A web, I can’t help noticing, is work. It’s a finished thing, purchased with life and effort. The orb weavers eat their webs each night and spin them anew in the early hours of the day, I’ve read. And I’ve been thinking about that as I look at the pictures, and simultaneously work through a bit of teaching work. I am in the early stages of Creating Universes, Building Worlds, which is the first UCLA class I ever developed. It’s a short fiction workshop, all SF/F/H, and the thing that stands out about my current group is how well read they are. I’ve had classes that know from Asimov and Bradbury, Herbert and Rowlings… and almost nobody else. But this month I’m hearing them talk about Marion Zimmer Bradley and Kelley Eskridge, too, Octavia Butler and Charlie Stoss and Elizabeth Bear, people from all over the genre map. It’s exciting; I can’t wait to see what they come up with as their stories develop.

In the winter–which means January–I am teaching Novel II again and come spring it’ll be Novel III, the latter for the first time. My mind is full of teacher stuff for all three courses: interesting challenges for the Creating Universes folks, what do I want to do better with the Novel II class (last time I taught it was my first, so there’s lots thought and feedback and potential tweaking), and how do I want to structure Novel III?

I work on one class, set up another plan a third.
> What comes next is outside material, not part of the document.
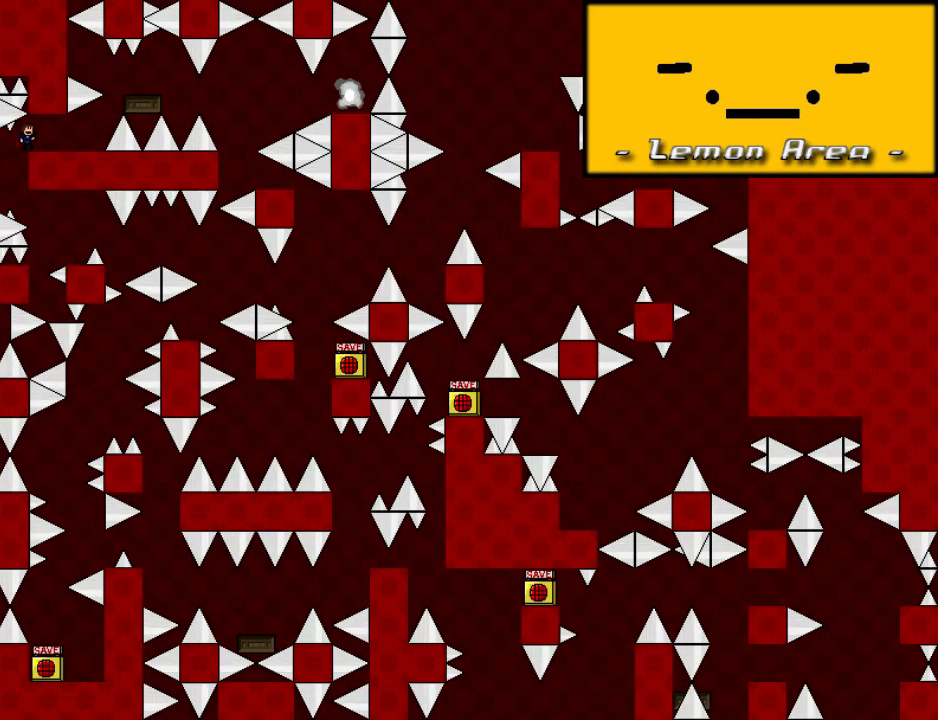
{"keys": [], "events": [[200, "shift", "up"], [380, "right", "up"]]}
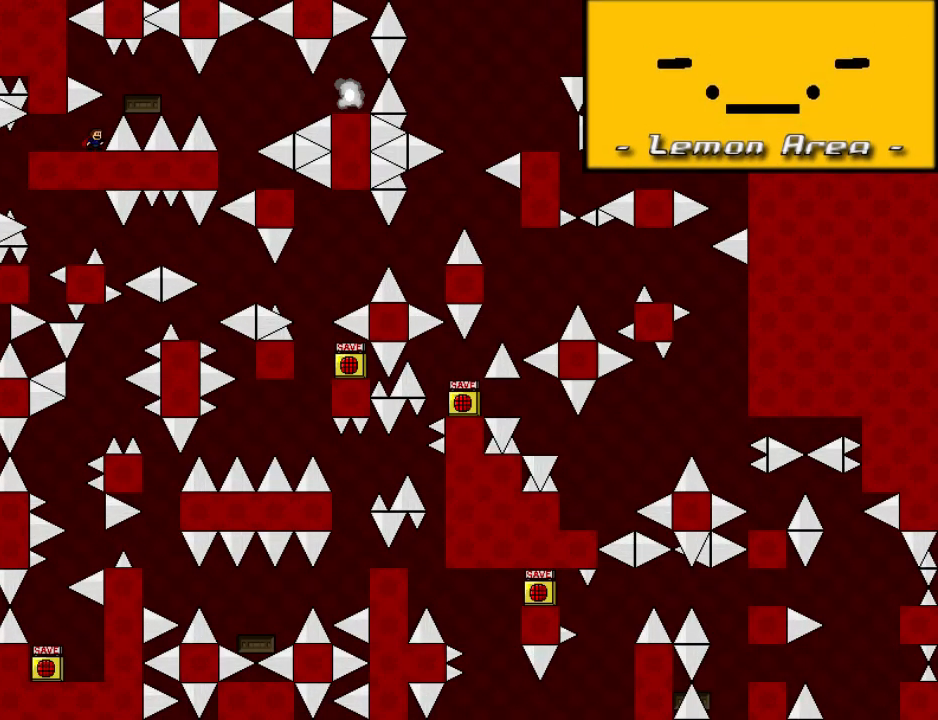
{"keys": ["right"], "events": [[180, "right", "down"], [180, "shift", "down"], [320, "shift", "up"]]}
Different cycles, no web-eating, less easily quantified results, but it’s perhaps not a wholly unrelated process.

Autumn shifts and shimmers

As I write this, it is Saturday evening and I am parked by the fire, finishing up a few things while kelly-yoyoKelly makes butternut squash ravioli from scratch; yes, I am a lucky woman indeed. Beyond my window, the first real storm of autumn has the trees lashing to and fro. Raindrops are clinking glassily against the windows and there’ve been a few loud skid noises from the busy road outside. No actual crashes, thankfully. This happens a lot at this time of year: not only are the roads wet, not only are we on a hill, but there are the piles of slick, slippery leaves in the mix.

The storm is a real shift from last weekend, when Barb and I caught this heron out in the mists of Burnaby Lake:

Heron in fog

It’s even a change from this morning, which was nice enough out that we ambled along False Creek to the electronics store (I keep hearing the siren song of an iPad I don’t really need) and a grocery I’d picked as a good prospect to have fresh sage for the pasta. The walk takes you through the shiny new developments that were the Athlete’s Village during the Olympics, and that are now supremely expensive condos, waiting for upscale would-be owners with high credit ratings to save them from emptiness. We talked a bit about how they might have been developed differently, or for a different demographic of potential purchasers, even as we appreciated all the Hey, this is gonna be on TV, let’s make it look fantastico and then make a mint for it! amenity-rich design features of the green spaces.

I got in a good round of agonizing over the gadget without actually buying one. Then, at the grocery, sage was scored along with smoked salmon rolls and delicious, decadent figs. We ate them in the park and walked back along a slightly different route.

It was still quite mild out when we returned to East Van. As the skies darkened and the wind rose I fiddled with my web page some more, checked on the current UCLA class, roughed out a synopsis for my spring class, finished drafting an article that has been giving me fits, watched a TED talk, by Melinda French Gates, about what nonprofit aid organizations can learn from Coca Cola, peeked at Twitter and, any second now, I plan to make a salad.

All that and it’s not yet six. I foresee loafing and some television–Merlin, perhaps?–in what’s left of the day.

Pretty, and witty, and gay!

It’s easy to imagine that all of Vancouver’s twenty thousand plus crows are the same. They have that black outfit, right, and the same favorite song, and they really only love you for your leftover taco chips. They also hate the camera. I can mime taking a picture of one and immediately cause it to flap off.

If they are sitting still, it’s because they know the light is bad. “No peanut, no piccie!” seems to be the widespread crow policy. But not this individual, who was only too happy to preen while I stood snapping maybe four feet away.
Crow

The lesson one might draw from this, if one chose, is no less valuable for being totally obvious.